2) Allow appraisal districts access to sales prices of commercial properties, so that they can be appraised more accurately. A recent academic study found that commercial properties in Travis County are likely undervalued by an average of 47%. That means they're paying 47% less in taxes than they should – to all taxing jurisdictions, not just the city's share – and you're making up the difference. And this applies to residents statewide: more so in big cities, but really everywhere. It's crazy, and it has to change. And it will, once enough voters wrap their heads around it.
All of which is why I'm much more excited about Council's likely quixotic appeal of the entire appraisal system than I am about any stop gap homestead exemption.

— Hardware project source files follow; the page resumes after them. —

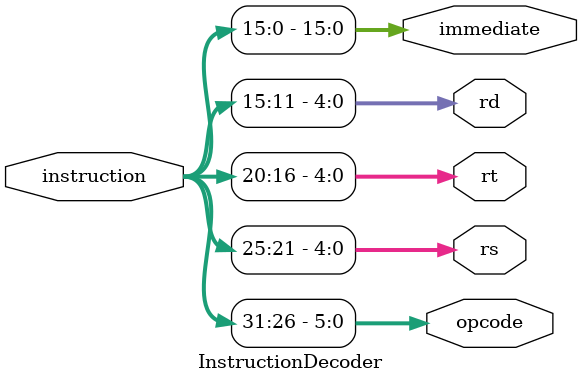
<source format=v>
module InstructionDecoder (
    input [31:0] instruction,  // Input instruction
    output [5:0] opcode,       // Opcode field
    output [4:0] rs,           // Source register 1
    output [4:0] rt,           // Source register 2
    output [4:0] rd,           // Destination register
    output [15:0] immediate    // Immediate field
);

    assign opcode = instruction[31:26];
    assign rs = instruction[25:21];
    assign rt = instruction[20:16];
    assign rd = instruction[15:11];
    assign immediate = instruction[15:0];

endmodule

</source>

Flood relief continues: See our Flood of Relief page at www.austinchronicle.com/flood for up-to-date info, but meanwhile, check this out: The Blanco County Flood Relief Benefit Concert on the square in Blanco at the Old 300 BBQ and Back Forty Dance Hall, Sunday, June 7, noon-9pm, with music from Jimmie Vaughan, Guy Forsyth, Alan Haynes, Chris Wall, Stephen Doster, and many others. $10 suggested donation, but c'mon, you can do better than that.

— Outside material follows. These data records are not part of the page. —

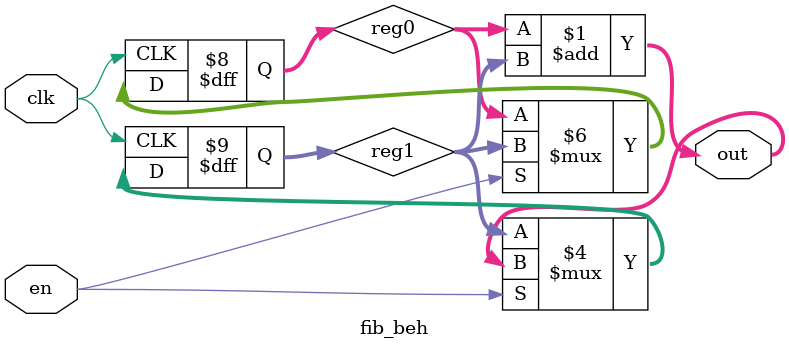
<source format=v>
`timescale 1ns / 1ps

/*
    Alex Gonzalez
    Jorge Aguilar
    Jorge Sanchez
    Kenneth Esquivel
    Musa Datti
    Nolan Santellanes
    Ryan Heng
    Rodrigo Becerril Ferreyra
*/

module fib_beh(
    input en, input clk,
    output [15:0] out
);

reg [15:0] reg0, reg1;

initial begin
    reg0 = 0;
    reg1 = 1;
end

assign out = reg0 + reg1;
// f_n = f_(n-1) + f_(n-2)

always @(posedge clk)
begin
    if(en)
    begin
        reg0 <= reg1;
        reg1 <= out;
    end
end
endmodule

</source>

Sustainability can mean a lot of different things. The 19th Annual Cool House Tour, a collaboration of Austin Energy and Texas Solar Energy Society, includes really cool, state-of-the-art homes, but also a Bouldin neighborhood "treehouse" made largely of repurposed and recycled materials, and Foundation Communities' brand-new Capital Studios, providing supportive housing to residents at 30-50% of median family income, in the first affordable housing community to be built Downtown in 40 years. 10am-6pm Sunday, June 7; get info and $21 guidebook tickets at www.coolhousetour.com.
The day before, on Saturday, June 6, from noon-1:30pm, Austin Habitat for Humanity celebrates the completion of a new 31-home community in the Barteny Cove neighborhood, south of Decker Lake – a build that lasted four years, and by involving more than 5,500 volunteers, was able to save more than $2 million in costs associated with the neighborhood build. More info at www.austinhabitat.org.
"Creating Value Through Zero Waste" is a three-day workshop coming to the Downtown Sheraton Hotel June 17-19 – aimed at Austin business managers, entrepreneurs, and engineers who will have to implement new organics diversion (composting) requirements that affect grocery stores and restaurants starting next year. June 10 is the early reg deadline: $35 for Thursday's Zero Waste 101 introductory workshop for businesses looking to start or improve their recycling and compost programs, or Friday's policy-oriented Austin Zero Food Waste Forum, focusing on "higher solutions to food waste." The series is presented by the U.S. Zero Waste Business Council, Austin Resource Recovery, and End Food Waste; register at www.uszwbc.org.
Not all the flood victims were humans. (And for once I'm not even talking about animal shelters.) Even before the Monday flooding, central Austin had suffered massive damage when the first wave of the storm – the one that flooded the Hill Country on Saturday – also knocked down dozens of heritage and other large trees across the city. It's a sad loss – and one that will be with us for a lot longer than any of the commercial damage along Lamar. PARD has completed assessing the damage at Deep Eddy Pool, for one, and found major tree damage, including two large cottonwood trees – which three separate Austin arborists have agreed are a "high risk to public safety," and have to be removed immediately. PARD has applied for removal permits, and notes that "residents visiting Deep Eddy will see a noticeable difference in the landscape," but they're working hard on "recovery landscaping options for this much-loved city asset."